The success of system development is most often gauged by three primary indicators: the number of days of deviation from scheduled delivery date, the percentage of deviation from the proposed budget, and meeting the needs of the client users. Tools and techniques to help perform well along these dimensions abound in practice and research. However, the project view of systems development should be broader than any particular development tool or methodology.
Any given development philosophy or approach can be inserted into a systems development project to best fit the conditions, product, talent, and goals of the markets and organization. In order to best satisfy the three criteria, system development project managers must focus on the process of task completion and look to apply controls that ensure success, promote learning within the team and organization, and end up with a software product that not only meets the requirements of the client but operates efficiently and is flexible enough to be modified to meet changing needs of the organization.

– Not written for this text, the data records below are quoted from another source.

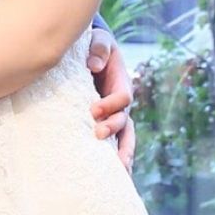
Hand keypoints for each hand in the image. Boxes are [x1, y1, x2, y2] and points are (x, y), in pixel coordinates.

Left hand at [87, 28, 134, 171]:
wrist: (89, 53)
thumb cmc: (94, 46)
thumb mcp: (98, 40)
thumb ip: (99, 48)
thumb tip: (94, 65)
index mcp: (122, 83)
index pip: (123, 97)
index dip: (111, 104)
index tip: (94, 109)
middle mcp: (121, 104)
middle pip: (125, 121)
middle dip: (114, 129)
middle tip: (98, 135)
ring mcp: (114, 115)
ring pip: (124, 137)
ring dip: (122, 151)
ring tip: (119, 168)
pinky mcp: (104, 123)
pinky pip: (114, 143)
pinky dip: (115, 158)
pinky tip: (115, 174)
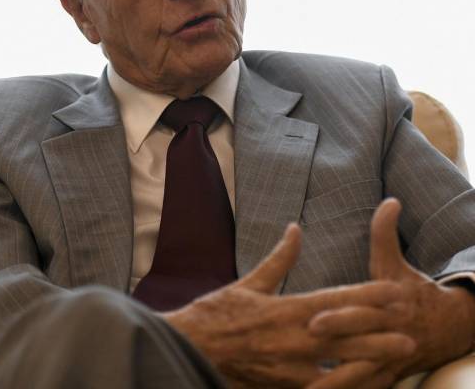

In this fashion, the project view must examine both process and product.
Often, tasks required for project completion seem contradictory to organizational goals. Within the process, managerial controls are applied in order to retain alignment of the product to the initial, and changing, requirements of the organization. However, freedom from tight controls promotes learning. The product also has contradictions among desired outcomes. Designers must consider tradeoffs between product efficiency and flexibility, with the trend in processing power leading us ever more toward the flexibility side. Still, we rage between conflicting criteria, with the advocates of a waterfall system development lifecycle (SDLC) usually pushing more for control aspects and efficient operations while agile proponents seek more of a learning process and flexible product.
Regardless of the development methodology followed, project managers must strive to deliver the system on time, within budget, and to meet the requirements of the user. Thus, both product and process are crucial in the determination of success. To compound the difficulties, those in control of choosing an appropriate methodology view success criteria from a different perspective than other stakeholders. Understanding how different stakeholders perceive these factors impacting eventual project success can be valuable in adjusting appropriate methodologies. Our study looks at these relationships using well established instruments in a survey of IS development professionals to better clarify the importance of these variables in system project success and any perceived differences among different players in IS development (see the sidebar on "How the Study Was Conducted").